When Hustle Hurts: Why Women Are Still Putting Health Last
There's a particular kind of high-achieving woman who will book a client call at 7am, answer emails during lunch, and stay up finishing a proposal… but will put off booking a smear test for six months because she can't find a slot that doesn't clash with something work-related.
Most of us know who that woman is. A lot of us have been her.
Research from The Lady Garden Foundation, a gynaecological cancer charity, put numbers to what many women already know from their own lives. More than a third of women in the UK have delayed a cervical screening because of work. Half feel pressured to prioritise work over health appointments. Nearly a third use annual leave to attend screenings (not holiday, not a break, but annual leave) for a test that takes less than five minutes and that we know prevents 99.8% of cervical cancer cases.
These aren't statistics about women who don't care about their health. They're statistics about women who have been quietly conditioned to treat their bodies as the last item on the list.
The story we tell ourselves
The hustle narrative has a particular grip on ambitious women. There's a version of success that gets celebrated (the grit, the resilience, the showing up regardless) that quietly embeds a more damaging idea underneath it: that rest is indulgent, that health appointments are personal admin that shouldn't interrupt the working day, that putting yourself first is something you earn rather than something you're entitled to.

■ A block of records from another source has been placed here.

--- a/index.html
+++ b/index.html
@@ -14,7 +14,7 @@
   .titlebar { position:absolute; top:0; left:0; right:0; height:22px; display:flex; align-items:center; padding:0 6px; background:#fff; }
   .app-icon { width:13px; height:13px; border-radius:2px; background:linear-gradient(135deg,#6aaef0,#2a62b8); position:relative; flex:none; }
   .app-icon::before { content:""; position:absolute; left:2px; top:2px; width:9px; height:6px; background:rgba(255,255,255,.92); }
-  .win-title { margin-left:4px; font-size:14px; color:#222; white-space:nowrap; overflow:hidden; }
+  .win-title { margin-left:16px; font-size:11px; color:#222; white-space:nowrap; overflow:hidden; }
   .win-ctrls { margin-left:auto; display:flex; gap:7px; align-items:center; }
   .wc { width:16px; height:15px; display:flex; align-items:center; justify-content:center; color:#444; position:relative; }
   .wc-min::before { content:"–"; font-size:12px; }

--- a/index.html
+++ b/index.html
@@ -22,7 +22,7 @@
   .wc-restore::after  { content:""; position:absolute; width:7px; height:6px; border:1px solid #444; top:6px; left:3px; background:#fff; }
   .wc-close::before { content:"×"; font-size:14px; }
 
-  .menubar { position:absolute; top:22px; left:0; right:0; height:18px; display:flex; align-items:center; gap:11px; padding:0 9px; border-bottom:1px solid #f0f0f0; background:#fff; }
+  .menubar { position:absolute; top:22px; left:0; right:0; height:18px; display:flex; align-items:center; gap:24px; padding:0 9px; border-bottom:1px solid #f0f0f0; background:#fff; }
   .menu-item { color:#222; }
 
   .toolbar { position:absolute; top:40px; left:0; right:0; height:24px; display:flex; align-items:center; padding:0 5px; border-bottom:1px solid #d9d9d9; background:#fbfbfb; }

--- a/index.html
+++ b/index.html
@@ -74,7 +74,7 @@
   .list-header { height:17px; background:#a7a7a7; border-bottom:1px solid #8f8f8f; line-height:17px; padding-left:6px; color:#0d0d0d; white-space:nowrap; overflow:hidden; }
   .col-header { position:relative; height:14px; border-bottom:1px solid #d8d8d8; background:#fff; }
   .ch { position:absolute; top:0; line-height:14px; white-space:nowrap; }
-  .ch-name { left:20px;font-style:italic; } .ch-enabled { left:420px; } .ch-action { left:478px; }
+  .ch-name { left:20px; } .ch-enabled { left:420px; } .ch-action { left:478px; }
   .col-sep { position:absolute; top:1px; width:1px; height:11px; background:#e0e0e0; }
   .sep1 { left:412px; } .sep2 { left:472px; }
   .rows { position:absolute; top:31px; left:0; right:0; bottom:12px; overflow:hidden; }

For founders, this compounds further. When you're building something from the ground up, wearing every hat and holding everything together, the calculus around time feels different. There's no HR department to tell you that you're entitled to paid time off for a medical appointment. There's no manager to cover your workload. The permission has to come from yourself, and for many women who've spent years deprioritising their own needs, that's genuinely harder than it sounds.
But here's the thing that's worth naming directly: you are your business's greatest asset. Not your strategy, not your systems, not your brand. You. And treating your health as something that can wait indefinitely is not a sustainable business decision, regardless of how normal it's become to frame it as dedication.
What this actually looks like in practice
Building a business that honours your health doesn't require an overhaul. It requires a few deliberate choices made consistently.
Book health appointments with the same non-negotiable energy you give client calls. Block them in your calendar and treat a clash as the other thing's problem, not the appointment's.
If you lead a team, say it out loud when you're taking time for a medical appointment. Not to overshare, but because the women watching you need to see that it's normal and acceptable.
Embed the same flexibility into your workflows that you'd want to exist if you were an employee somewhere else: slower weeks after heavy ones, space for the unexpected, systems that don't collapse the moment you step away.
None of this is radical. It's just the version of sustainable success that most business advice forgets to include.
The broader point
Cervical screening is the specific context here - and it's worth being direct: if you've been putting yours off, book it this week. The test is quick, it's free on the NHS, and the evidence for its effectiveness is overwhelming. It is not something to leave until you have a quieter month, because there will always be another reason to wait.
But the pattern it points to goes further than one appointment. It's about the invisible guilt many women still carry around taking time for themselves. The sense that health is a personal inconvenience rather than a legitimate priority. The assumption that showing up for your business means showing up at the expense of your body.
That's the rewrite worth making… not just in your calendar, but in the story you tell yourself about what you're worth and what you're allowed to prioritise.
No woman should have to choose between staying healthy and staying productive. Especially not when she's the one setting the rules.